--- START OF Reading passage ---
|
Published in DM Review, Vol 8, No.2, February 1998 Copyright © 1998, Larissa T. Moss, Method Focus Inc. "Dirty data" is such a pervasive problem in every company, in every industry! But we have lived with "dirty data" for decades, so why is it such a problem now? Is it because we promise to deliver data warehouses with "clean, integrated, historical data in a short time frame for low cost", yet we are unable to deal with the preponderance of "dirty data" within the framework of this promise? Some data warehouses are failing because the promised "clean", "integrated", "historical" data could not be delivered. Others are failing because the promised "short" time frame and "low" cost were exceeded in the attempt to clean up the data. In other words, they are failing because of the dichotomy of our promise. How could we, the consciencious IT professionals, have allowed "dirty data" to happen in the first place? How could the users, the owners of the data, have allowed it to happen? Or, are there legitimate, sometimes even justifiable, reasons for the existence of "dirty data" in our legacy systems? And what should we do with it now? The first blame for this "disgraceful" condition is usually put on the inadequate and sometimes non-existent edit checks of our operational systems. And the second blame immediately follows, pointing to sloppy data entry habits. Admittedly, a large percentage of "dirty data" is generated inadvertantly and not caught by the edit checks. But an equally large percentage ends up in our legacy files quite purposefully entered.
Dummy values
In some instances we find dummy values that actually have meaning, for example a social security number of 888-88-8888 to indicate a non-resident alien status of a customer, or a monthly income of $99,999.99 to indicate that the customer is an employee. If you had to calculate the average monthly income of all your customers, the results would be flawed.
--- END OF Reading passage ---
** Your tasks **
• A. List each quality the article on dirty data says data warehouses are promised to deliver.
• B. In the article on dirty data, what social security number is given as a dummy value for a customer's non-resident alien status?
The entries after this point come from a different source than the article.
--- START OF Data section ---
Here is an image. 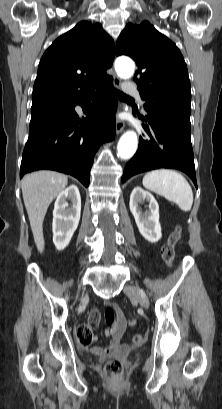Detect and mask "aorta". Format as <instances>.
<instances>
[{
    "instance_id": "1",
    "label": "aorta",
    "mask_w": 222,
    "mask_h": 409,
    "mask_svg": "<svg viewBox=\"0 0 222 409\" xmlns=\"http://www.w3.org/2000/svg\"><path fill=\"white\" fill-rule=\"evenodd\" d=\"M115 70L120 78L128 79L132 77L135 70L134 62L126 57H119L115 61ZM138 147L137 134L134 131H126L120 138L117 145L118 157L128 160L133 157Z\"/></svg>"
}]
</instances>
--- END OF Data section ---
** Outputs by task **
• A.
- Clean data
- Integrated data
- Historical data
- A short time frame
- Low cost

• B. 888-88-8888